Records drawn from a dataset

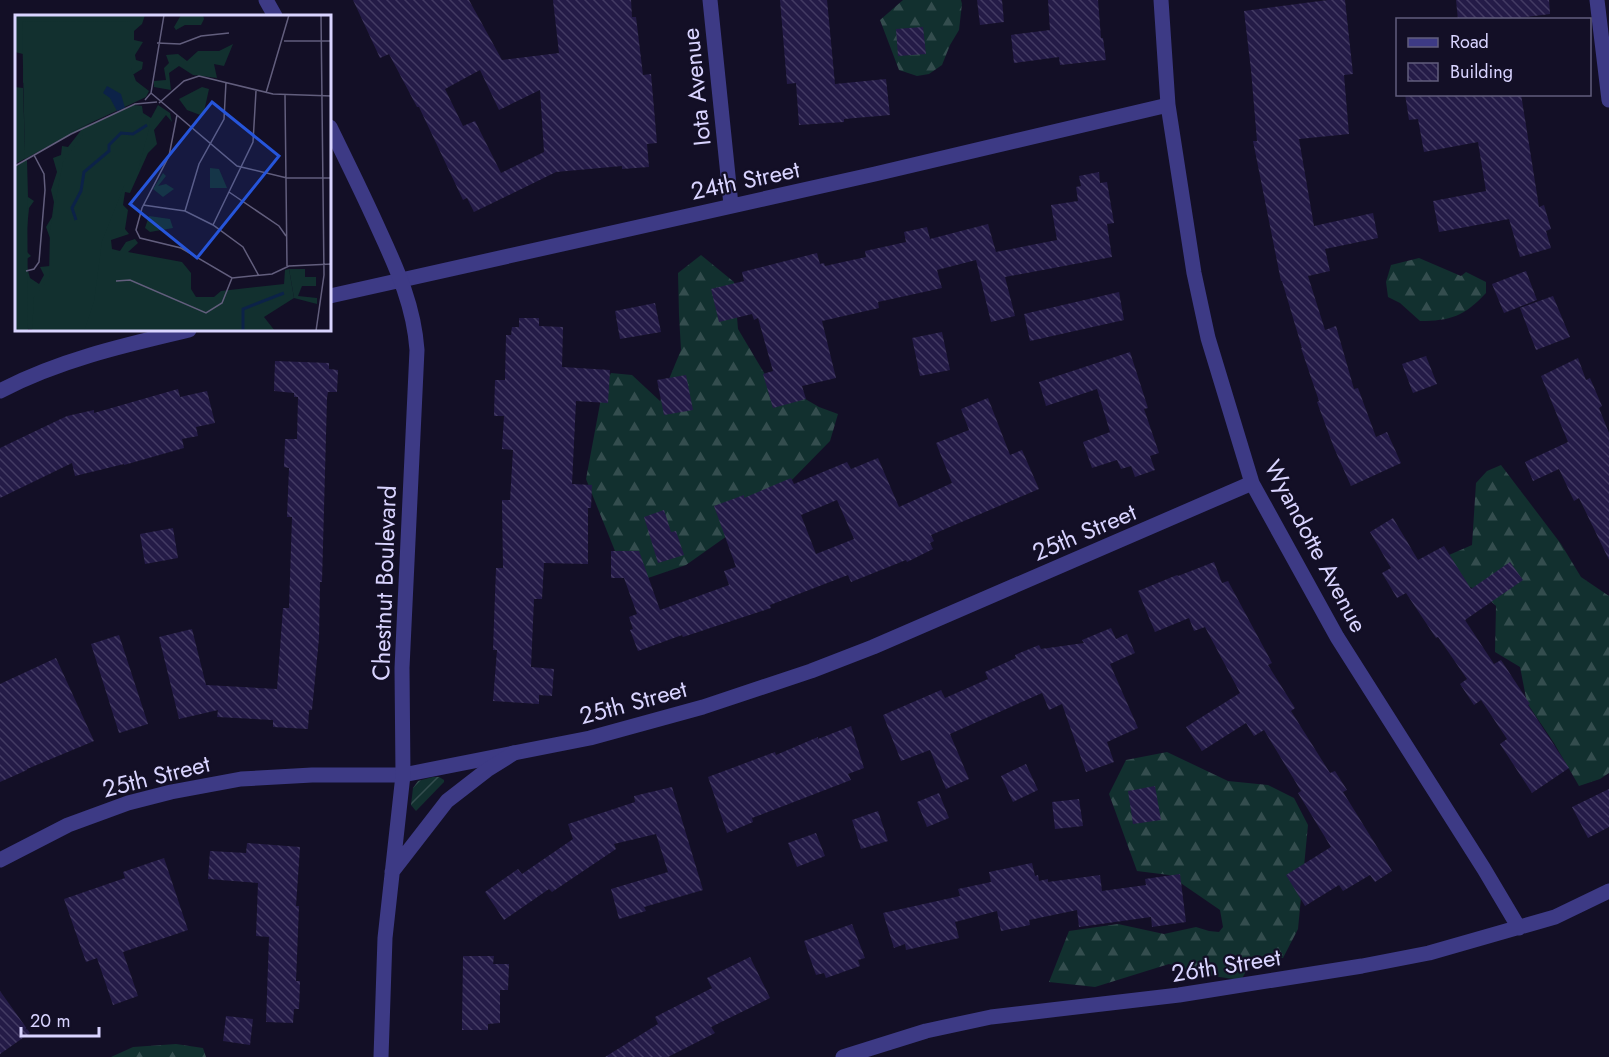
<svg xmlns="http://www.w3.org/2000/svg" width="1609" height="1057" font-family="Jost,sans-serif">
<style>
.forest{fill:url(#forest-firs)}
.garden{fill:url(#garden-furrows)}
.building{fill:url(#building-back-hatch);fill-rule:evenodd}
.lines{fill:none;stroke-linecap:round;stroke-linejoin:round}
.minor{stroke:#3d3a85;stroke-width:15}
.tertiary{stroke:#3d3a85;stroke-width:15}
.labels{text-anchor:middle;dominant-baseline:central;stroke-width:4.5;stroke-linejoin:round;paint-order:stroke}
.street-label{font-size:24px;fill:#d9d4ff;stroke:#130f26}
.inset-river{fill:none;stroke:#0c2248;stroke-width:3}
.inset-road{fill:none;stroke:#625e7d;stroke-width:1.5}
.view{fill:#2655da;fill-opacity:0.15;stroke:#2655da;stroke-width:3}
.inset-edge{fill:none;stroke:#d9d4ff;stroke-width:3}
</style>
<defs>
<pattern id="forest-firs" width="22" height="20" patternUnits="userSpaceOnUse" patternTransform="scale(1.5)"><rect width="22" height="20" fill="#12302f"/><path d="M5 1l3.5 6h-7zM16 11l3.5 6h-7z" fill="#344d4e"/></pattern>
<pattern id="garden-furrows" width="10" height="10" patternUnits="userSpaceOnUse" patternTransform="scale(1.5)"><rect width="10" height="10" fill="#12302f"/><path d="M-1 1l2-2M0 10L10 0M9 11l2-2" fill="none" stroke="#344d4e"/></pattern>
<pattern id="building-back-hatch" width="6" height="6" patternUnits="userSpaceOnUse" patternTransform="scale(1.5)"><rect width="6" height="6" fill="#241b47"/><path d="M-1 5l2 2M0 0l6 6M5-1l2 2" fill="none" stroke="#433b63"/></pattern>
</defs>
<rect width="100%" height="100%" fill="#130f26"/>
<path class="forest" d="M903,0h58l1,4 -3,26 -9,15 -8,20 -13,9 -12,2 -18,-6 -19,-50z
M701,255l33,27 4,47 28,47 53,31 19,7 -8,27 -46,47 -40,36 -58,41 -38,13 -31,-22 -31,-77 16,-86 9,-20 21,2 28,26 21,-51 -2,-35 -1,-42z
M1419,258l42,18 5,-4 20,10v11c-21,23 -36,28 -66,28l-20,-18 -12,-6 -2,-15 5,-17z
M1501,465l60,79 20,33 28,19v177l-9,6 -21,7 -25,-43 -27,-40 -7,-36 -25,-15 1,-46 -17,-16 -29,-9 -8,-23 30,-13 4,-62 11,-12z
M1167,752l61,29 40,4 26,13 14,27 -10,104 -15,29 -28,-2 -14,24 -43,-6 -29,-10 -74,23 -46,-5 20,-51 49,-7 46,10 32,-7 13,4 10,1 4,-5 -3,-17 -51,-35 -32,-4 -28,-77 17,-34z
M176,1044l27,4 3,9h-95l22,-10z"/>
<path class="garden" d="M433,777h6l5,3v2l-28,29 -5,-6 2,-17 5,-7z"/>
<path class="building" d="M353,0h116l33,60 57,-7 -6,-53h78l1,17h4l7,58 8,-1 6,69 -10,1 2,23 -27,2v-3l-66,6 -82,40 -7,-14 -4,2 -44,-93h-2l-28,-53 -9,4zM480,70l19,40 41,-20 4,62 -43,21 -26,-52 -12,5 -18,-37z
M780,0h47l8,84 51,-5 4,36 -46,4v3l-45,3 -3,-42 -9,1z
M977,0h25l2,22 -24,3z
M1048,0h50l3,38h2l3,22 -46,5 -1,-8 -45,6 -3,-28 39,-5z
M1328,0h17l8,74 -9,1 5,59 -50,5 15,87 59,-13 5,25 -53,11 5,22 -22,5 17,54 11,-4 18,63 4,-1 18,49 11,-5 14,31 -50,23 -17,-38 -17,-46 2,-1 -18,-53h1l-20,-67h-1l-28,-140h4l-6,-71 -7,-59z
M1456,0h93l1,14 -49,6h-43z
M923,27l3,27 -28,2 -2,-27z
M1405,94h116l18,113 5,-2 7,24 -5,2 5,17 -31,9 -11,-38 -70,13 -6,-31 53,-10 -8,-49 -54,10 -6,-33 -9,1z
M1099,172l1,11 7,-1 7,41 -7,1 5,33 -107,20 10,39 -24,6 -15,-62 -39,10 5,18 -64,14 1,6 -57,13 14,57 -34,8 4,13 -33,9 -10,-34 10,-3 -15,-53 -4,2 -2,-6 -33,8 -8,-33 33,-8 -2,-9 75,-19 3,11 4,-1 1,3 41,-9 -1,-6 41,-9 -2,-10 23,-5 3,12 58,-15 8,28 61,-12 -6,-35 27,-4 -2,-14 5,-1 -2,-10z
M1526,271l11,29 -33,13 -12,-29z
M1119,292l5,28 -94,21 -6,-27z
M1553,296l17,41 -34,13 -16,-42z
M655,303l6,29 -41,7 -5,-28z
M519,318h20v8l24,1 -1,40 48,3 -2,33 -32,-2 -4,83 20,1 -1,23h-3v56l-44,-1 -2,36h-8l-3,68 23,2 -2,27 -13,-1v9l-46,-3 4,-51h-4l3,-82h7l-1,-68h8l3,-50 -11,-1 2,-33h-10l1,-36h10l1,-45h5l1,-8h7z
M942,332l8,38 -30,6 -8,-38z
M1130,352l18,56 -4,1 15,44 -9,3 5,14 -20,7 -4,-11 -10,3 -4,-9 -25,8 -9,-26 27,-10 -13,-43 -51,17 -7,-24z
M1426,356l11,28 -24,9 -11,-29z
M1578,358l8,22 4,-2 12,28 -3,2 10,25v127l-30,-62 -5,3 -15,-32 -26,12 -8,-19 43,-20 -27,-66z
M275,361l54,2v6l9,1 -1,22h-9l-1,6 -5,184h-2l-1,56 -7,72h-3l-1,19 -35,-2v-7l-56,-3 1,-7 -39,9 -20,-82 33,-8 14,56 71,4 6,-81h6l3,-91h-5l2,-49 -5,-1 1,-28h12l1,-42h-4v-4l-20,-2z
M686,375l7,35 -29,5 -7,-35z
M178,389l2,8 27,-6 8,32 -19,4 2,9 -16,3 2,9 -60,17v-1l-49,12 -3,-13 -72,35v-50l67,-32 27,-6v3z
M988,398l22,57 12,-5 17,39 -108,46 3,6 -4,2 3,6 -26,13 -1,-2 -55,22 -3,-7 -78,30 1,3 -88,29 -1,-2 -44,16 -8,-21 3,-1 -4,-12 8,-3 -13,-36h-13v-27h28l21,59 69,-25 -5,-14 12,-4 -22,-61 30,-11v3l47,-20 3,6 53,-22 4,7 27,-11 21,49 53,-24 -16,-40 33,-13 -8,-21zM837,500l17,39 -38,15 -15,-39z
M664,510l7,22 5,-1 8,24 -26,8 -14,-46z
M1393,518l25,42 26,-14 27,43 39,-27 13,18 -58,40 29,44 7,-4 29,44 -2,1 41,63 -37,25 -32,-49 7,-5 -26,-39 -7,5 -14,-21 7,-5 -29,-42 -2,1 -30,-45 -9,5 -15,-25 9,-5 -21,-36z
M173,528l5,30 -33,6 -5,-30z
M1214,562l8,21 6,-2 44,82 -4,2 27,43 -4,3 39,62 5,-2 12,19 -4,2 49,79 -17,11 -5,-7 -27,16 -4,-6 -34,21 -19,-31 45,-28 -33,-54 3,-2 -37,-61 -10,6 -8,-13 -44,28 -16,-24 54,-34 -35,-66 -11,4 -5,-13 -34,14 -17,-41 39,-16 1,1z
M1111,628l5,11 11,-5 8,19 -25,11 28,64 -31,14 7,20 -28,10 -24,-68 -13,6 -7,-17 -92,41 19,45 -23,10 -16,-39 -29,11 -18,-46 58,-25 4,8 43,-19 -3,-7 31,-14 -1,-3 24,-10 2,4 43,-6 -2,-3z
M119,635l29,89 -29,9 -28,-89z
M56,658l38,83 -67,28v1l-27,12v-98z
M851,726l13,42 -16,6 3,6 -99,38 1,4 -26,11 -19,-56 67,-25 1,3 42,-18v2z
M1026,764l12,26 -25,12 -12,-26z
M1155,786l6,34 -28,4 -5,-33z
M672,787l31,103 -59,17 2,4 -27,8 -8,-30 57,-17 -12,-38 -42,10 2,5 -64,43 -3,-3 -45,31 -19,-28 33,-23 4,5 51,-35 -5,-15 67,-22 -1,-6z
M1609,789v38l-21,11 -16,-31z
M939,793l10,25 -22,9 -10,-25z
M1079,799l4,27 -28,3 -3,-27z
M878,811l10,30 -27,8 -9,-29z
M816,833l9,23 -28,11 -9,-24z
M247,843l53,4 -4,59h3l-3,75h4l-1,28h-5l-1,14 -27,-1 3,-85 -13,-1 2,-53 -50,-4 2,-28 36,2z
M164,858l24,72 -65,22 15,44 -25,9 -16,-47 -11,4 -22,-63 61,-21 -2,-6z
M1032,863l3,13 3,-1 1,6 9,-2v3l52,-7 2,16 44,-6 -1,-6 35,-5 6,48 -34,5 -1,-10 -72,10 -2,-17 -48,10 1,5 -29,6 -4,-20 -42,11 4,16 -53,12 -1,-6 -11,4 -11,-35 77,-17 -2,-7 33,-7 -2,-10z
M852,924l13,34 -7,2 2,6 -34,12 -2,-5 -8,2 -12,-34z
M463,956h31l-1,8h16l-1,26h-8v33l-12,1v6h-26z
M750,957l20,41 -59,29 4,6 -47,24h-63l53,-33 -3,-7 57,-29 -5,-10z
M0,991l30,42 -30,21z
M226,1016l27,3 -3,26 -27,-4z"/>
<g class="lines">
<path class="minor" d="M710,0l21,205
M1161,0l7,105 26,168 14,65 44,145 85,154 147,232 35,59
M1597,0l12,100
M330,296l545,-122 293,-69
M0,391c59,-31 125,-46 189,-61
M0,860l68,-35 60,-22 43,-11 70,-13 71,-4h91l187,-37 113,-31 108,-36 62,-24 379,-164
M843,1057l83,-26 65,-14 188,-22 183,-29 67,-13 126,-36 54,-26"/>
<path class="tertiary" d="M266,0l9,16
M330,127c17,35 34,69 50,105 18,39 34,75 37,118l-15,318 1,107 -18,163 -4,119
M392,872l55,-71 40,-31 27,-17"/>
</g>
<g class="labels">
<g class="street-label">
<text transform="translate(696 87) rotate(-96)">Iota Avenue</text>
<text transform="translate(745 180) rotate(-12)">24th Street</text>
<text transform="translate(1084 532) rotate(-23)">25th Street</text>
<text transform="translate(1316 546) rotate(62)">Wyandotte Avenue</text>
<text transform="translate(384 583) rotate(-88)">Chestnut Boulevard</text>
<text transform="translate(633 702) rotate(-15)">25th Street</text>
<text transform="translate(156 776) rotate(-14)">25th Street</text>
<text transform="translate(1226 965) rotate(-9)">26th Street</text>
</g>
</g>
<g transform="translate(15 15)">
<rect width="316" height="316" fill="#130f26"/>
<path d="M274,254h16v8h11v9h-14l-4,10 19,2v6l-23,-6z" fill="#12302f"/>
<path d="M0,0h130l-3,9 -8,7v9l9,2 -8,13 1,5 7,2 -1,7 -8,5 -111,9v-29l-8,-2zM166,0h22l1,4 -3,6h-16l-9,5 -2,-3zM218,29l-9,22 -10,-2 3,14 -24,-3 -14,-9 -10,7 2,17 -17,-3v-6l12,-1 -2,-12 5,-5 -3,-8 12,-1 9,7 11,-10h21zM0,72l8,1 2,63 69,-29 -79,42zM187,72l7,2 -6,27 -16,-6 -8,-11zM119,90l8,1 1,7 8,5 7,-13 12,8 2,9 -6,-7 -12,15 3,14 -9,9 -18,40 -5,-1 -2,13 5,5 -3,19 4,5 -18,6 1,9 8,2 6,-9 9,-3 3,4 -10,9 54,10 9,11v16l5,8h18l7,-6 63,-7 1,-14 4,-1 5,29 -30,19 11,14h-233l-20,-3 -7,-138 12,-29 1,36 6,4 -5,7 -4,42 6,6 -6,4 5,18 9,6 5,-9 -4,-8 10,-1v-28l-4,-11 6,-10 2,-15 -3,-12 6,-18 -4,-14 8,-3 1,-9 6,1 14,-18zM195,153l9,1 8,19h-17zM148,158l3,3 -8,10 8,-2 8,5 -11,8 -10,-8zM134,201l21,3 3,9 -23,4 -5,-4z" fill="#12302f"/>
<path d="M7,6l109,1v46l5,13 13,10 -3,6 -77,36 -44,26z" fill="#12302f"/>
<path d="M119,90l16,20 -12,45 -14,16 -22,55 -8,61 -10,29h-52l2,-34 15,-18 1,-49 13,-68 20,-27 -1,-6zM12,144l1,172h-13v-165z" fill="#12302f"/>
<path d="M92,71l14,8 4,14 -8,3 -7,-13 -7,-5z" fill="#0c2248"/>
<path class="inset-river" d="M61,205l-4,-12 9,-17 3,-19 25,-21v-6l12,-12 12,1 14,-9M228,316v-22l41,-16"/>
<path class="inset-road" d="M269,26h48M142,28l23,1 21,-8 28,-3M136,78l86,73 50,12h45M251,78l23,-78M270,80l2,171M130,85l6,-7 13,-78M144,88l25,-22 15,-5 74,18 59,2M162,100l-8,41 -27,52 -6,22 4,8 41,10 51,30 40,-4 17,-8 43,-2M0,151l56,-32 64,-30 22,-2M214,177l50,34 7,10M128,190l42,6 28,14 30,22 16,29M170,196l14,-47 25,-45 2,-37M198,210l40,-83 3,-51M11,256l8,-2 5,-7 6,-72 -1,-16 -10,-19M101,266l14,-1 76,33 16,-10 10,-25M301,316l8,-56 -3,-260"/>
<path class="view" d="M197,87l67,54 -82,102 -67,-54z"/>
<rect width="316" height="316" class="inset-edge"/>
</g>
<rect x="1396" y="18" width="195" height="78" fill="#130f26" stroke="#625e7d" stroke-width="1.5"/>
<rect x="1408" y="38" width="30" height="9" fill="#3d3a85" stroke="#625e7d" stroke-width="1.5"/>
<text x="1450" y="48" font-size="18" fill="#d9d4ff">Road</text>
<rect x="1408" y="63" width="30" height="18" fill="url(#building-back-hatch)" stroke="#625e7d" stroke-width="1.5"/>
<text x="1450" y="78" font-size="18" fill="#d9d4ff">Building</text>
<path d="M21 1027v9h78v-9" fill="none" stroke="#d9d4ff" stroke-width="3"/>
<text x="30" y="1027" font-size="18" fill="#d9d4ff" stroke="#130f26" stroke-width="4.5" paint-order="stroke">20 m</text>
</svg>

• _What this task involves_
Could you restate word for word the lines above, from the one that contains "M1393,518l25,42 26,-14 27,43" through the one that contains "M1214,562l8,21 6,-2 44,82", and no others?

• _Reply to the task_
M1393,518l25,42 26,-14 27,43 39,-27 13,18 -58,40 29,44 7,-4 29,44 -2,1 41,63 -37,25 -32,-49 7,-5 -26,-39 -7,5 -14,-21 7,-5 -29,-42 -2,1 -30,-45 -9,5 -15,-25 9,-5 -21,-36z
M173,528l5,30 -33,6 -5,-30z
M1214,562l8,21 6,-2 44,82 -4,2 27,43 -4,3 39,62 5,-2 12,19 -4,2 49,79 -17,11 -5,-7 -27,16 -4,-6 -34,21 -19,-31 45,-28 -33,-54 3,-2 -37,-61 -10,6 -8,-13 -44,28 -16,-24 54,-34 -35,-66 -11,4 -5,-13 -34,14 -17,-41 39,-16 1,1z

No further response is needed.